Main Results: Twenty-two (22/106; 20.8%) patients developed polyuria-hypernatremia. DI was suspected in 13 patients (12.3%) but could not be confirmed due to the absence of urine sampling. DI was confirmed in 9 patients (8.5%), of which 5 were partial and 4 complete. Desmopressin test was performed in 5/9 patients of which none responded, diagnostic for nephrogenic DI. Sevoflurane was administered for a median duration of 96, 155 and 166 hours (p 0.003), at a median end-tidal concentration of 1.11, 1.25 and 1.22% (p 0.09), respectively. The variables identified in the logistic regression model were: higher sevoflurane end-tidal concentration (p 0.02), longer sevoflurane exposure time (p 0.07) and admission for COVID-19 (p 0.16). A cutoff value of >3 for the linear discriminator was predictive for suspected/confirmed DI.

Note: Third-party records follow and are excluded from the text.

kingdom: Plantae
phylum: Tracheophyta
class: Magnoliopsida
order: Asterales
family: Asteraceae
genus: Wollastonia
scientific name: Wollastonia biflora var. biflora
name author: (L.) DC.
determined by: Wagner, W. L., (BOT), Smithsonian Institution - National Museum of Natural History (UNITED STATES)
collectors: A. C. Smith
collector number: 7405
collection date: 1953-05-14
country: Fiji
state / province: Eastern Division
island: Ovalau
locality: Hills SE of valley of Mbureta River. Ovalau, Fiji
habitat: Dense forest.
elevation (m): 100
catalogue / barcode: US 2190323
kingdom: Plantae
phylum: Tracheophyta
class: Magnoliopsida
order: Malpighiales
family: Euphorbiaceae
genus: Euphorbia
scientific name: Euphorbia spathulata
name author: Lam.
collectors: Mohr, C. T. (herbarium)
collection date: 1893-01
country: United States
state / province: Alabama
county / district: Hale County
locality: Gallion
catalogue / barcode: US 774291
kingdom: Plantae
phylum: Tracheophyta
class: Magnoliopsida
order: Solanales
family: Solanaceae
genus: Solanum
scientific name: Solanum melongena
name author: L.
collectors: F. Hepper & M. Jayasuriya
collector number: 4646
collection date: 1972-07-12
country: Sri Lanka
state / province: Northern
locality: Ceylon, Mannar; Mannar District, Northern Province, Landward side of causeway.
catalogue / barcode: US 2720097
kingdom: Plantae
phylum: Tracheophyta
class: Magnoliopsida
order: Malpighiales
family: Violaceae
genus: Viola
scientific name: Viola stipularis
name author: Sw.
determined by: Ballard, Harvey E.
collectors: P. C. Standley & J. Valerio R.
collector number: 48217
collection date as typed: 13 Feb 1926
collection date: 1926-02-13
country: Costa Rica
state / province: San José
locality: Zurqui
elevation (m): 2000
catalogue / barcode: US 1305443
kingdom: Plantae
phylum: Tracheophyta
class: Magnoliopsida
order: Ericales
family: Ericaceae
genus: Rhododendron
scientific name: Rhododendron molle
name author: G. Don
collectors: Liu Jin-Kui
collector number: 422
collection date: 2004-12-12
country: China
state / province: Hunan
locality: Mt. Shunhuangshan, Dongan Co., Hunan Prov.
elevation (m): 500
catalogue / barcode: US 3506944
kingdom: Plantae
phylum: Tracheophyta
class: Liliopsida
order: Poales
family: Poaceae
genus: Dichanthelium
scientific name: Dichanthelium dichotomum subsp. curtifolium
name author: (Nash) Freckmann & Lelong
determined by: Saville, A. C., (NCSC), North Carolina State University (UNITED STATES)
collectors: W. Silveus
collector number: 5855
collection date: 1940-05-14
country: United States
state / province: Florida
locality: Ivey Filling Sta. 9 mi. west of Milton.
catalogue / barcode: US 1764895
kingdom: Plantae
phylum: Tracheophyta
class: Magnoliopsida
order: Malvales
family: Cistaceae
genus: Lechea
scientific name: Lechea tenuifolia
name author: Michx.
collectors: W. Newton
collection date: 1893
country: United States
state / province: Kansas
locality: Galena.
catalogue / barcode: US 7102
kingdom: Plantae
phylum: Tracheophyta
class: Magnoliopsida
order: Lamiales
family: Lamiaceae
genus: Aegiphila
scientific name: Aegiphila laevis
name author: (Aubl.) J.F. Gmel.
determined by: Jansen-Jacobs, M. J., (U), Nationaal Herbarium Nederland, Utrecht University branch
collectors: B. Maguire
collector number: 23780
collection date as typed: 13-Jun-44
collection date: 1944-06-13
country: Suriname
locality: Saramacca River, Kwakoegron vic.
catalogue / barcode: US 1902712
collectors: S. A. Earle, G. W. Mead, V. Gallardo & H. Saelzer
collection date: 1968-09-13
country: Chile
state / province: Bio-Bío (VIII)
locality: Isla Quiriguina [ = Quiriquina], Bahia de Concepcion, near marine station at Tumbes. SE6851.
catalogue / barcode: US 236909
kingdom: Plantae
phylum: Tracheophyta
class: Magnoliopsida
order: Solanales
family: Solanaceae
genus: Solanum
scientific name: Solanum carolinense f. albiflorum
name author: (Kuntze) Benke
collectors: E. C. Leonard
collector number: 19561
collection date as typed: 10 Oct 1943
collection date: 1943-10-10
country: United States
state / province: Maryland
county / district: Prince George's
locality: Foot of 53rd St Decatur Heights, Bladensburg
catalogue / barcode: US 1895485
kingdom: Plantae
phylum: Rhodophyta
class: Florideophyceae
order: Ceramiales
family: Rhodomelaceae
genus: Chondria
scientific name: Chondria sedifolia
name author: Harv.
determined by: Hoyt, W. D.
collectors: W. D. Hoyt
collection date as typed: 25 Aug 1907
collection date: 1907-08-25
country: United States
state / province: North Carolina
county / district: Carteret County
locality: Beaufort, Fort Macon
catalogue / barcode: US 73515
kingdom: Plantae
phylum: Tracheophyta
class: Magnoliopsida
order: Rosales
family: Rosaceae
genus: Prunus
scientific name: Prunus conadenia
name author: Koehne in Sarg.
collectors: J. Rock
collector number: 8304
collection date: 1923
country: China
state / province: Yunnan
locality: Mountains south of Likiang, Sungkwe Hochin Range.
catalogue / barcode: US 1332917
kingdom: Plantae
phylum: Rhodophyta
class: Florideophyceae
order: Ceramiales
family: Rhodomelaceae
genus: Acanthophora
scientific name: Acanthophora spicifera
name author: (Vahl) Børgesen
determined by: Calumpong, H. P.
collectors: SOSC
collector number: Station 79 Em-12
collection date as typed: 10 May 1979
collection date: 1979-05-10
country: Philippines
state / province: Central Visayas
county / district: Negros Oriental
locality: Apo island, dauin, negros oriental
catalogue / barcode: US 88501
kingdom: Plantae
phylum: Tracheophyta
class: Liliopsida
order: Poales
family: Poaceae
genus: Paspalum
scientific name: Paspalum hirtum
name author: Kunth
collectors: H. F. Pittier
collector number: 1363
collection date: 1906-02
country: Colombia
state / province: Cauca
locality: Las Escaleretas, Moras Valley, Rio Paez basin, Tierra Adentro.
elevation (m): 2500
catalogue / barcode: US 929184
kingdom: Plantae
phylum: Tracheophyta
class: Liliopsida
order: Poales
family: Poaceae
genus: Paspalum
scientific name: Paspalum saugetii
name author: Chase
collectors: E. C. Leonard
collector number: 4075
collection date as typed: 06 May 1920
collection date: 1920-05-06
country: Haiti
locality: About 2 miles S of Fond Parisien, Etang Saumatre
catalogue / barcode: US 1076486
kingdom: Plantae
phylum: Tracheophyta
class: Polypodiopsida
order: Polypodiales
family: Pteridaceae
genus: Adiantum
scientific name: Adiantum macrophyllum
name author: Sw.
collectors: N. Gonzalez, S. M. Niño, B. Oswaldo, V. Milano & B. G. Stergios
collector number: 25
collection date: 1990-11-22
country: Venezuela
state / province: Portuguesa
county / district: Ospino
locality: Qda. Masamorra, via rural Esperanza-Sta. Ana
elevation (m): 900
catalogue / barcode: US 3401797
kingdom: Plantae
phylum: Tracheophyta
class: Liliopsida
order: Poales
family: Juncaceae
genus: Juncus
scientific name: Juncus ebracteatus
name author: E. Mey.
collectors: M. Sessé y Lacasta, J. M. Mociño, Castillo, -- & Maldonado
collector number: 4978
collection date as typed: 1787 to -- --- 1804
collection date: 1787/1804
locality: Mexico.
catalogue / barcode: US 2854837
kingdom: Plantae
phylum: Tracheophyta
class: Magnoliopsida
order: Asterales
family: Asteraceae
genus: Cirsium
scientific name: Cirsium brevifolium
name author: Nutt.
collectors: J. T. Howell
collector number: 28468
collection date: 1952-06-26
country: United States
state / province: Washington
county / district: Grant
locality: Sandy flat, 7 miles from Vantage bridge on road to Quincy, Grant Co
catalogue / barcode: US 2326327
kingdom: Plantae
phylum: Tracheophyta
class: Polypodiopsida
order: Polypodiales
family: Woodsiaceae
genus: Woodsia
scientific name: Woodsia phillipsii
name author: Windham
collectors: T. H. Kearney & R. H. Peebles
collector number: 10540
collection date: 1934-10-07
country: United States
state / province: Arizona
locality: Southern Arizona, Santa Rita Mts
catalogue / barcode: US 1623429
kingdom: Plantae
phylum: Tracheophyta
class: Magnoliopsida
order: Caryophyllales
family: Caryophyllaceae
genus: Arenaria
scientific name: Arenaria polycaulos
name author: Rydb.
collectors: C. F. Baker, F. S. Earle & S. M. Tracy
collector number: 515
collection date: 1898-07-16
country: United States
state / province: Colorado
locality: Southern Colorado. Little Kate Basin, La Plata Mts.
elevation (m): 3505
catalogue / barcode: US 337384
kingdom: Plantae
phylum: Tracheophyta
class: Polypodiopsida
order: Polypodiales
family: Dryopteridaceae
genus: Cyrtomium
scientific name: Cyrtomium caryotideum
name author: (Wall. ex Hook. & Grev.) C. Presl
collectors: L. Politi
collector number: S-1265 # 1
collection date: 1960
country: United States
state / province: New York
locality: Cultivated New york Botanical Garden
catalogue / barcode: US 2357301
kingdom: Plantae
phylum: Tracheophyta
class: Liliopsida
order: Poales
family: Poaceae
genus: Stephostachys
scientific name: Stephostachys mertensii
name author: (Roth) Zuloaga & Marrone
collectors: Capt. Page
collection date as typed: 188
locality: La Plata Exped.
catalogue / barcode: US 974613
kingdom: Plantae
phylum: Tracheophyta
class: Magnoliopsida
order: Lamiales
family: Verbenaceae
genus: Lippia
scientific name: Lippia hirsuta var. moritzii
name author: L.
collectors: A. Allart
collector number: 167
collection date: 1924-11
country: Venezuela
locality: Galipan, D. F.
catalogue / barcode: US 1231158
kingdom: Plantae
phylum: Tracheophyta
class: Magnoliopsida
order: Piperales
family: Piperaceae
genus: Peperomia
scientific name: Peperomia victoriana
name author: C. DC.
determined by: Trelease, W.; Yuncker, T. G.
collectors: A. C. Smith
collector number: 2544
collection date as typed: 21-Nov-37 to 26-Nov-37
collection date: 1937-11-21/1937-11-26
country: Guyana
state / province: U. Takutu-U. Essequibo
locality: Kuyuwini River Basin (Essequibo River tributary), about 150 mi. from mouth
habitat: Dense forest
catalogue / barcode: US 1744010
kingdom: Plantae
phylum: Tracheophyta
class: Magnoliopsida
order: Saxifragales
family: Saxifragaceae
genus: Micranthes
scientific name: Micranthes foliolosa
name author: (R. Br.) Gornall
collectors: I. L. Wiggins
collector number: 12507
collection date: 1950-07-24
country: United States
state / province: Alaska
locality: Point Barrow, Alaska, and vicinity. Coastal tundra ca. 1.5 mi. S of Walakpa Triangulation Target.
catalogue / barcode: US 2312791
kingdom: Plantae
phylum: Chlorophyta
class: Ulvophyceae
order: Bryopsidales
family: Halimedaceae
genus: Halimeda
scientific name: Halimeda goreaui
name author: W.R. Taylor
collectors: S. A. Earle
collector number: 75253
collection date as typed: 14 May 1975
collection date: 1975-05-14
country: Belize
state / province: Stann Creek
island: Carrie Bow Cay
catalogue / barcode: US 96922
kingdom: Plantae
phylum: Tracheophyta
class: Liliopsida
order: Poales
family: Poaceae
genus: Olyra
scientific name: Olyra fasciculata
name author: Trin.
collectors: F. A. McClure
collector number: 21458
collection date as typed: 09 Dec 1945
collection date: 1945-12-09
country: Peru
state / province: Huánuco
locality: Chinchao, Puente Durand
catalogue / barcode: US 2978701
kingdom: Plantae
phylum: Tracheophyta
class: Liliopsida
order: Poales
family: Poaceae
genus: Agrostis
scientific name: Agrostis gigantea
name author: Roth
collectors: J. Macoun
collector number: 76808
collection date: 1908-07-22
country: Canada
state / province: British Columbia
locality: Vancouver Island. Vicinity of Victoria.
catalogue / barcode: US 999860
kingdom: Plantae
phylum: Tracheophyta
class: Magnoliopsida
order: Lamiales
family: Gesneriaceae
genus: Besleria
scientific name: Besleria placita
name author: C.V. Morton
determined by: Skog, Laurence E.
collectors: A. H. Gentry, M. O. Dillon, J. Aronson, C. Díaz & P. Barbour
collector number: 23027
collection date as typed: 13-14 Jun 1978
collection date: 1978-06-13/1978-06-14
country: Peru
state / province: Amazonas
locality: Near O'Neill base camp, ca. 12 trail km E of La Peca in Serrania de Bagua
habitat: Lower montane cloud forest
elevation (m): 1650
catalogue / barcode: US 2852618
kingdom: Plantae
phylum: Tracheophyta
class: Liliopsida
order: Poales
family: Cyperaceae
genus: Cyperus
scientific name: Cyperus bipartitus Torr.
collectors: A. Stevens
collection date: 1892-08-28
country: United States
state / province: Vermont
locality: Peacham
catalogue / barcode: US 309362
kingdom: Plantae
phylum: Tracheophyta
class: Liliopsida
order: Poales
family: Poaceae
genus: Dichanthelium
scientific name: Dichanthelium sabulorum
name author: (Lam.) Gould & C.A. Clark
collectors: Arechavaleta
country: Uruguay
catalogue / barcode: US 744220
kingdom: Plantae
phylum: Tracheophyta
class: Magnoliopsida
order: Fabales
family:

Conclusion: DI occurs frequently during prolonged sevoflurane sedation in the ICU. Intensive care physicians should be vigilant for the development of polyuria-hypernatremia. Monitoring of plasma osmolality, sodium, creatinine, and urine output is advisable for early detection of DI in this setting. This study established a model for DI associated with prolonged sevoflurane sedation, including longer sevoflurane use, higher end-tidal concentrations and COVID-19 infection.